ABOUT THIS EXERCISE:
Whenever the word "light" turns up in a line below, that line should be copied.

RAW DATA:
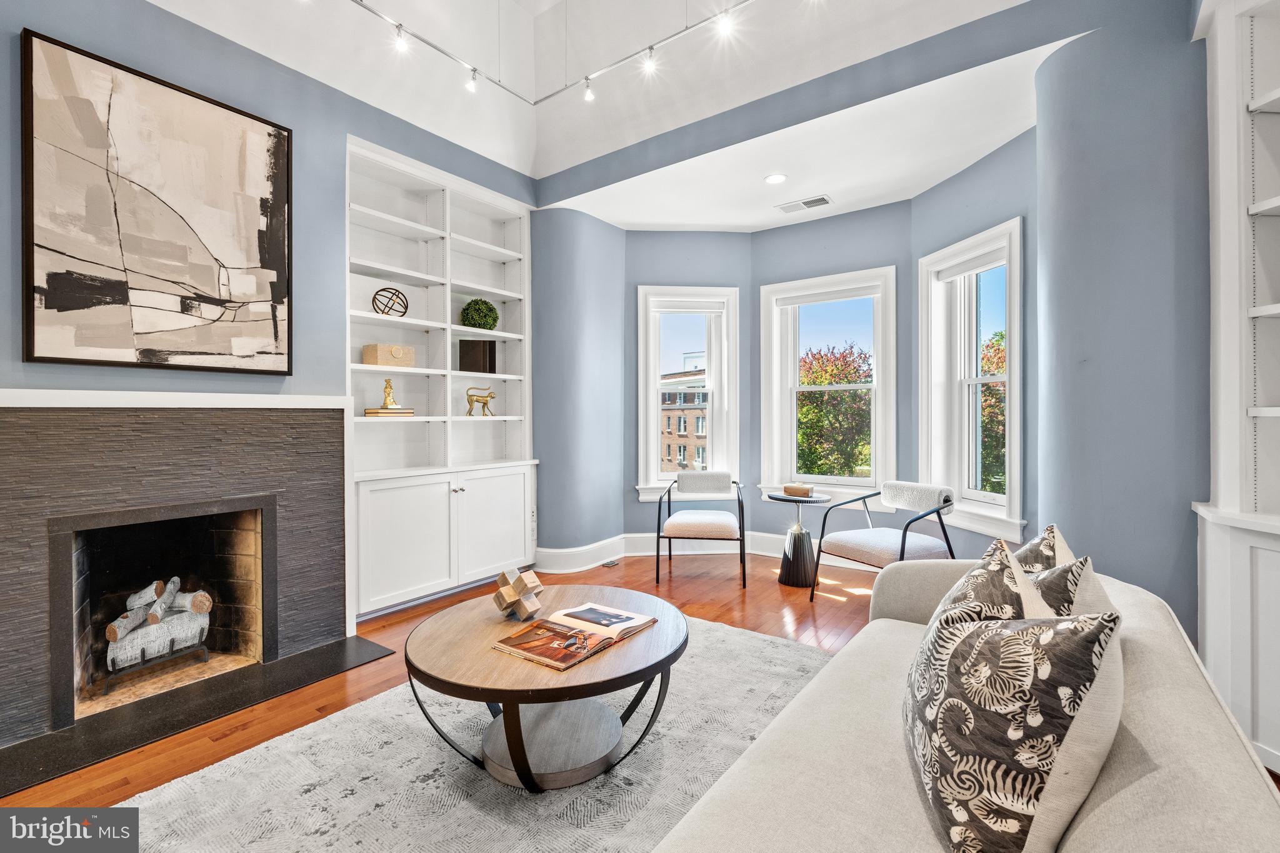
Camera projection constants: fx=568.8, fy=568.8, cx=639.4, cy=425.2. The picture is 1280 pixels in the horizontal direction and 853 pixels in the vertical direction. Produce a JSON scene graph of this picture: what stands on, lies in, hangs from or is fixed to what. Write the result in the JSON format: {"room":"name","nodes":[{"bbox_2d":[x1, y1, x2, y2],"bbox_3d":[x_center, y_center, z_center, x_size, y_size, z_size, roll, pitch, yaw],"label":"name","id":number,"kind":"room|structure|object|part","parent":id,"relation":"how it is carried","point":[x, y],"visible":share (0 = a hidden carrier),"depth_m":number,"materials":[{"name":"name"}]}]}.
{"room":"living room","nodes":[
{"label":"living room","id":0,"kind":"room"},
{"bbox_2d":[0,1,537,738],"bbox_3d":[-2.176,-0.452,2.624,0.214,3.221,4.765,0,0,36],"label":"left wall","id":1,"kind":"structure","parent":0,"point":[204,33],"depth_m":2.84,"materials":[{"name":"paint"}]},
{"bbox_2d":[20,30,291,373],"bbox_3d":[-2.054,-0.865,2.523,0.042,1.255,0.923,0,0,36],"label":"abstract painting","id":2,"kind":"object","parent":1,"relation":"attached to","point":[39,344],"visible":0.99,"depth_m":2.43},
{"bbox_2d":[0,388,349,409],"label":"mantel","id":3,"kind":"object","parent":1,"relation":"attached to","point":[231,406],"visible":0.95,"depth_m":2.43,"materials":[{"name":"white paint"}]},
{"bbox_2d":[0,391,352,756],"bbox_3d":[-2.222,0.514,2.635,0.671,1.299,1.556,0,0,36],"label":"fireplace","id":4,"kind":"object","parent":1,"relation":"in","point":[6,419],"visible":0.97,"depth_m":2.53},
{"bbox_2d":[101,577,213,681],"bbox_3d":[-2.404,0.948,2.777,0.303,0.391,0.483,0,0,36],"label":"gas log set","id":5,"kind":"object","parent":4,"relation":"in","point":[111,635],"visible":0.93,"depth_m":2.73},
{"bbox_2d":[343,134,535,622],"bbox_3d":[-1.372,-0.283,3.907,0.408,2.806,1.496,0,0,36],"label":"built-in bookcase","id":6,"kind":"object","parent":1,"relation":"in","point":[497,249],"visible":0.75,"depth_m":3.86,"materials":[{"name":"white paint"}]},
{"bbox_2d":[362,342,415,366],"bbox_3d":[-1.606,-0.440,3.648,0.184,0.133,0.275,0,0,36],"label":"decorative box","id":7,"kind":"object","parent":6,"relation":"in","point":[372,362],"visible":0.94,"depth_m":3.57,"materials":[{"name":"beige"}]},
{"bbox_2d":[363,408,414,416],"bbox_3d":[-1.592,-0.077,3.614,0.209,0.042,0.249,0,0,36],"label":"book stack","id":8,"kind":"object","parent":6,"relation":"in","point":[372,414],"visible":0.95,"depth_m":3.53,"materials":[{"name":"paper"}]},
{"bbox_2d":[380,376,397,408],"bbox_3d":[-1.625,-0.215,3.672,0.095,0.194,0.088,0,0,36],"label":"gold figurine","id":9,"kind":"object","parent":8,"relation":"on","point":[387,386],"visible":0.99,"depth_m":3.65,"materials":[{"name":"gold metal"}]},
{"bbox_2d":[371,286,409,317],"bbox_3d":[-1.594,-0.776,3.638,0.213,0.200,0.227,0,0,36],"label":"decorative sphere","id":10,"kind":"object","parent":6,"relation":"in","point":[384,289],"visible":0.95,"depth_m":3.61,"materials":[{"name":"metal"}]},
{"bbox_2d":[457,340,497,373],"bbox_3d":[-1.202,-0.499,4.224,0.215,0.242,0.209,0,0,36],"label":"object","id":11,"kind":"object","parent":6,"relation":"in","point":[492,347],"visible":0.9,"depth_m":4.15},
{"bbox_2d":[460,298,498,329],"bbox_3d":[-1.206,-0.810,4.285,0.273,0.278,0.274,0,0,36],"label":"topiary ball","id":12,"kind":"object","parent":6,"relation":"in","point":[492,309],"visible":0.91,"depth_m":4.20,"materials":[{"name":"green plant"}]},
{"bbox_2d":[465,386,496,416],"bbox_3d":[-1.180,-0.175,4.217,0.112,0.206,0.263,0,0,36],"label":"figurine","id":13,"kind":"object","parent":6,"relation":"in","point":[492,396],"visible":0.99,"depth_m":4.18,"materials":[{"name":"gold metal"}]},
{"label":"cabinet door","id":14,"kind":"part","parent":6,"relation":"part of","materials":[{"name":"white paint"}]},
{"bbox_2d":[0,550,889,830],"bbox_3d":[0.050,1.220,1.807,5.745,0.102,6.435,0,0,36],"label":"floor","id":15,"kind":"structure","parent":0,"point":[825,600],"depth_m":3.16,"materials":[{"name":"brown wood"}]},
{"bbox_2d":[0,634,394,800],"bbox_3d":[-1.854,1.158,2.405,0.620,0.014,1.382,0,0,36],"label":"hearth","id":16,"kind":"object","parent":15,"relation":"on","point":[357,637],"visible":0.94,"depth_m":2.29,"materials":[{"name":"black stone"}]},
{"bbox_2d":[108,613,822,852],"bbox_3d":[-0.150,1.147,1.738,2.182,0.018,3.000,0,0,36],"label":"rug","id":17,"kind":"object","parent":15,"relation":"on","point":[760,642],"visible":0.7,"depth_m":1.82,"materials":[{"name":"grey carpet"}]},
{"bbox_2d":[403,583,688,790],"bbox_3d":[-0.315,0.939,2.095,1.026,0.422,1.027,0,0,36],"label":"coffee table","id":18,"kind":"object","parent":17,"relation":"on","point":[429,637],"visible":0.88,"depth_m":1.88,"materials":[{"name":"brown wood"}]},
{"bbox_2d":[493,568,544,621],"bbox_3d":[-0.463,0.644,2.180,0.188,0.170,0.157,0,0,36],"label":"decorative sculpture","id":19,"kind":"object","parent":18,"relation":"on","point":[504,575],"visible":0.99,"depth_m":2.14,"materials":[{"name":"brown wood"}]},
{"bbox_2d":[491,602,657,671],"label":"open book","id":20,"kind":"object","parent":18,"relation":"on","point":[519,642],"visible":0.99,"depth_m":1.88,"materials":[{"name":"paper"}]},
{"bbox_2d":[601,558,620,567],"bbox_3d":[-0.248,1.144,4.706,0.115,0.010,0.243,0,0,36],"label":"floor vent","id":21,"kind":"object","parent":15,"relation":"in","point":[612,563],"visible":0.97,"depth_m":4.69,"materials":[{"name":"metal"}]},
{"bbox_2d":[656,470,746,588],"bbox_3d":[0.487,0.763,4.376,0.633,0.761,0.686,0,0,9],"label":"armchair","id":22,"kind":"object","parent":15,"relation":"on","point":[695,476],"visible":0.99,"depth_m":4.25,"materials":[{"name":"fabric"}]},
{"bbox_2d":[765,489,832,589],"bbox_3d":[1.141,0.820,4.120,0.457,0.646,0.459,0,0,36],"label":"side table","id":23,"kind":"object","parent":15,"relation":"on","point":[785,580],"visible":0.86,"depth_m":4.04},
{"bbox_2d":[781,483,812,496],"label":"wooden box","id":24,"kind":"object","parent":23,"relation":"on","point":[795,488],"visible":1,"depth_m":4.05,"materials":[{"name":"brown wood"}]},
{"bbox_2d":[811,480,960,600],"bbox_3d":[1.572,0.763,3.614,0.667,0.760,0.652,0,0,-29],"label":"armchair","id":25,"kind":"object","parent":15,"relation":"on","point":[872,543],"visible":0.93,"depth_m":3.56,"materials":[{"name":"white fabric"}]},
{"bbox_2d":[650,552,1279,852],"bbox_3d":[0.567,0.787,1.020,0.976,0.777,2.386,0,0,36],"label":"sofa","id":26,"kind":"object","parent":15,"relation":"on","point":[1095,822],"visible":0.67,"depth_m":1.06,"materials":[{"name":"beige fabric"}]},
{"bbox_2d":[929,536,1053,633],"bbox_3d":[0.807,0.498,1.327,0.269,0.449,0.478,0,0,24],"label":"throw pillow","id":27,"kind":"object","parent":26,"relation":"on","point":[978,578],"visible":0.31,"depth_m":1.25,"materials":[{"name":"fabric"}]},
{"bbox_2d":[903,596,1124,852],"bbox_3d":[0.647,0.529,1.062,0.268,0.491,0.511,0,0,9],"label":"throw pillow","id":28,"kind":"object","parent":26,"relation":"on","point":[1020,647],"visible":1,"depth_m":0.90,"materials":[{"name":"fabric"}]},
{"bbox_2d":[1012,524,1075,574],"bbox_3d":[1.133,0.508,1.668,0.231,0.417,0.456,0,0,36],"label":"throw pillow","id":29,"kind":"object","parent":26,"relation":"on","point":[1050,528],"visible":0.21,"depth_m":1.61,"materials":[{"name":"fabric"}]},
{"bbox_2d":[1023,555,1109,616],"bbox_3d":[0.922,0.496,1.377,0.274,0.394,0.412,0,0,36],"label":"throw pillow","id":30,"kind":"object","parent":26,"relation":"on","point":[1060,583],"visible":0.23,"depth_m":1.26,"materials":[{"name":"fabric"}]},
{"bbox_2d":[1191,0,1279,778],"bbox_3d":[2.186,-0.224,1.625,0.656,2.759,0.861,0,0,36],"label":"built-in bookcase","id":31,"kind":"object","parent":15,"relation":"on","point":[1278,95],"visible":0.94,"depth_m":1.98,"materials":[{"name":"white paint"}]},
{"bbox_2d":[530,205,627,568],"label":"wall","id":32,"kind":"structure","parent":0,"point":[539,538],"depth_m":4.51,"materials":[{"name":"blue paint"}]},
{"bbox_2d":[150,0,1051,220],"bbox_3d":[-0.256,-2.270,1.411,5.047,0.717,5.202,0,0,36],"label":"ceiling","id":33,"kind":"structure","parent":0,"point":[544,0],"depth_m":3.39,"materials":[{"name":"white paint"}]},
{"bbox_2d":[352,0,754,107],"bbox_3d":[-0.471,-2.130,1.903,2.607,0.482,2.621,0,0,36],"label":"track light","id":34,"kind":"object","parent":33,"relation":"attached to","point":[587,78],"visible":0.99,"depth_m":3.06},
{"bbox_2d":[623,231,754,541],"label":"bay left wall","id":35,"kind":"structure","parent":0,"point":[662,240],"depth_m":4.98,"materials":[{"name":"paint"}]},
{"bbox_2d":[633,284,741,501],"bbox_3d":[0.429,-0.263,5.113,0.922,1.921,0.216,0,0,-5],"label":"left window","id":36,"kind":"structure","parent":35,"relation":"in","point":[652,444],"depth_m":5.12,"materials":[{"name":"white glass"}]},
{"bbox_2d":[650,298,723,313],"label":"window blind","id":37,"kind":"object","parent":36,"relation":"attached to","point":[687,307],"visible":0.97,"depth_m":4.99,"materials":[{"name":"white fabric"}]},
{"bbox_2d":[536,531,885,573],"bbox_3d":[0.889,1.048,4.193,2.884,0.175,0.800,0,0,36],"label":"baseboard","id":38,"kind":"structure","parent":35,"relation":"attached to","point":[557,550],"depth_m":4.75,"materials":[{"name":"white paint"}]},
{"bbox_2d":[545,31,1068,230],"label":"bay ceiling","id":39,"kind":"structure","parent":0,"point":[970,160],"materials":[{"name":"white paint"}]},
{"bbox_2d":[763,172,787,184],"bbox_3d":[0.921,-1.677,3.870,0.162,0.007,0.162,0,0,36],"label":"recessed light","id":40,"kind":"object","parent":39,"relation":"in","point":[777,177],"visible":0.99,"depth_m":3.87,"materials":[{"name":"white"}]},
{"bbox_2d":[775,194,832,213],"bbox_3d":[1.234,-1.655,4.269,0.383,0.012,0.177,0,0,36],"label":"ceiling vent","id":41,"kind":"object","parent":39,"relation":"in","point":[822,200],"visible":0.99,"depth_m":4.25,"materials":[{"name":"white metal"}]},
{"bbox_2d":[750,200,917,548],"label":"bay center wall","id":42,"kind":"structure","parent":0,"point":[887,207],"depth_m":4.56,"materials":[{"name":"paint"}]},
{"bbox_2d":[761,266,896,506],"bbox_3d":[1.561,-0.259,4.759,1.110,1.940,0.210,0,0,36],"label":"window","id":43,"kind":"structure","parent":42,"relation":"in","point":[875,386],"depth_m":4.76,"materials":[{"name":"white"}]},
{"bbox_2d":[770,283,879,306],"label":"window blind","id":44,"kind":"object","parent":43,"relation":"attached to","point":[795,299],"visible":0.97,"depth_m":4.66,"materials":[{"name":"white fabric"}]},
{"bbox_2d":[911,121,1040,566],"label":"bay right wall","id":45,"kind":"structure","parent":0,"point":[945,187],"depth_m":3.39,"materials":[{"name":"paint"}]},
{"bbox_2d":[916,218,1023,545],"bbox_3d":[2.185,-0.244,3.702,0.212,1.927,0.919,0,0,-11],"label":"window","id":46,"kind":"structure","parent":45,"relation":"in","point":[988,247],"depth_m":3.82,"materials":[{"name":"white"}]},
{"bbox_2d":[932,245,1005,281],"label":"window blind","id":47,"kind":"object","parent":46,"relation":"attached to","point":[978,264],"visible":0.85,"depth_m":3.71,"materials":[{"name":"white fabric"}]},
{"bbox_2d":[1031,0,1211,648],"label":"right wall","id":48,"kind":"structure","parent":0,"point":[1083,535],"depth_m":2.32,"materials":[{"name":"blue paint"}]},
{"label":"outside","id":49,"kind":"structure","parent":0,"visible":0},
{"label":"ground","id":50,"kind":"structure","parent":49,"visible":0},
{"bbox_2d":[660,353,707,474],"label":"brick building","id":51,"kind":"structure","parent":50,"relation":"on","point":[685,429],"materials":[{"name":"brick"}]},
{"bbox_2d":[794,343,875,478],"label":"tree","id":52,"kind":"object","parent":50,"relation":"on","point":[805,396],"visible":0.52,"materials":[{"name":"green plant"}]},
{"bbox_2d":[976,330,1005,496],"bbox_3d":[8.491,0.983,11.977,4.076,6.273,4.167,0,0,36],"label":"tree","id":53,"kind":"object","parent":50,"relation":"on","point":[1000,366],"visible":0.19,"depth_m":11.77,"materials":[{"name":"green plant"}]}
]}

ANSWER TO THIS EXERCISE:
{"bbox_2d":[352,0,754,107],"bbox_3d":[-0.471,-2.130,1.903,2.607,0.482,2.621,0,0,36],"label":"track light","id":34,"kind":"object","parent":33,"relation":"attached to","point":[587,78],"visible":0.99,"depth_m":3.06},
{"bbox_2d":[763,172,787,184],"bbox_3d":[0.921,-1.677,3.870,0.162,0.007,0.162,0,0,36],"label":"recessed light","id":40,"kind":"object","parent":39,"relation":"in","point":[777,177],"visible":0.99,"depth_m":3.87,"materials":[{"name":"white"}]},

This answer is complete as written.